---------- EXTRACT

Thursday, April 28, 2005

Strange *

What a bizarre little story this one is. But, even though it is bizarre, I don't see anything in it which makes it newsworthy - but, hey, I wait to be convinced.

* Originally by Wire and then covered by This Mortal Coil and REM (both excellent versions, by the way).

Joke *



Friend of mine who works at Brighton Pier on the dodgems and the Big Wheel got sacked a few months ago for no apparent reason.
But it's okay, he won his Employment Tribunal claim for Funfair Dismissal.

Ha ha ha ha ha ha ha ha ha ha ha ha.

I wish I could claim that as one of my own, but, actually, its my weekly dose of humour from Popbitch.


* Boo Hewerdine - don't know the song, only the title. Posted by Hello

Friday, April 22, 2005

Eye Of The Tiger

Weirdsville

*Survivor

Miss Otis Regrets *

It might have taken them 60 years, but it's here at last.

* Nat King Cole - which is rhyming slang for something in Scotland, but let's not go into that here.

Tuesday, April 19, 2005

Such A Twat *

Everytime I hear the words "Pete Wylie" I stop what I'm doing, I start to feel cold and get the shivers and then cringe for hours on end. This feeling only goes away after either a long sleep as by the morning I have forgotten all about the man or, alternatively, I get pissed to forget all about him. Don't get me wrong, it's not the man himself that brings this feeling on - I look back on his music with great affection and, while songs such as The Story of the Blues was well schmaltzy, it was nevertheless a heartfelt condemnation of the results of capitalist economics in the early 1980s (i.e. massive unemployment).

No, it's not Pete Wylie himself which brings this feeling on, but rather it is the remembrance of one of those moments in my life that, firstly, wouldn't have happened had I not been pissed out of my head and, secondly, ... well, I don't think there is a secondly, let's just stick to fact that I was totally blootered.

--------------------
---------- DATASET EXCERPT

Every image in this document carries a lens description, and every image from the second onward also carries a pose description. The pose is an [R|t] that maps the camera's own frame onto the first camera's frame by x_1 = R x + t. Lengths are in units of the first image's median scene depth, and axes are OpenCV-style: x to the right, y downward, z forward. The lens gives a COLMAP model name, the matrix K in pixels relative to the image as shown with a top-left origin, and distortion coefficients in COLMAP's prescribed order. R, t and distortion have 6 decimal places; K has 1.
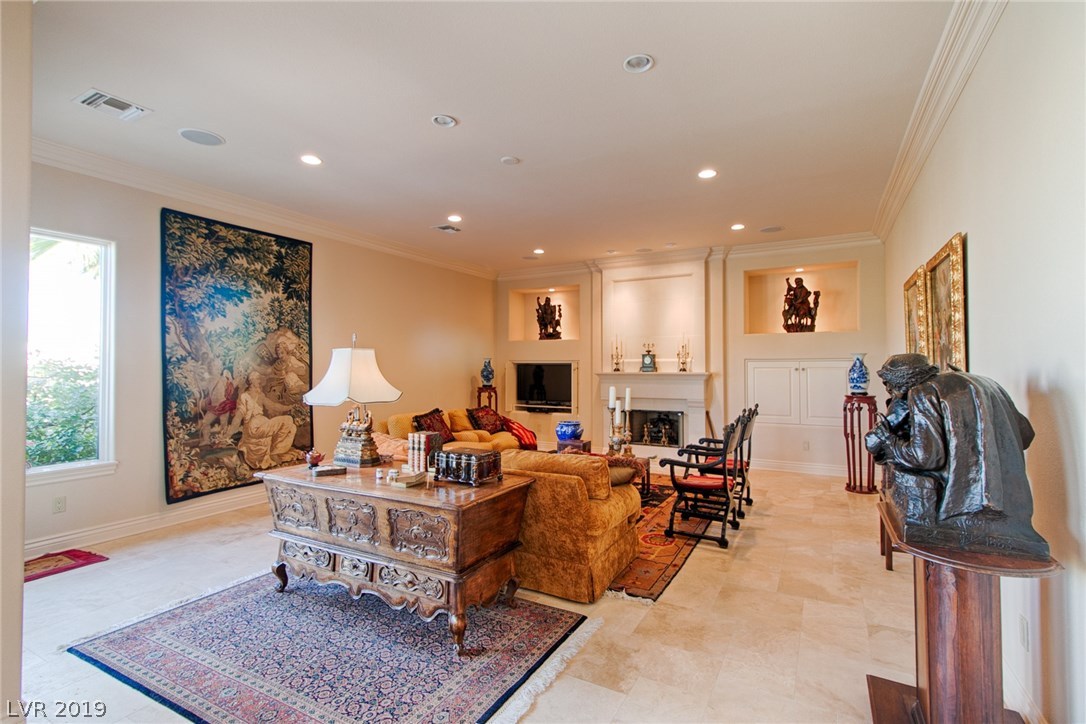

--------------------

WHAT YOU SHOULD DO
Set down the part of the blog post starting with "But it's okay, he" and going on through "humour from Popbitch.", word for word.

RESPONSE TO THE EXERCISE
But it's okay, he won his Employment Tribunal claim for Funfair Dismissal.

Ha ha ha ha ha ha ha ha ha ha ha ha.

I wish I could claim that as one of my own, but, actually, its my weekly dose of humour from Popbitch.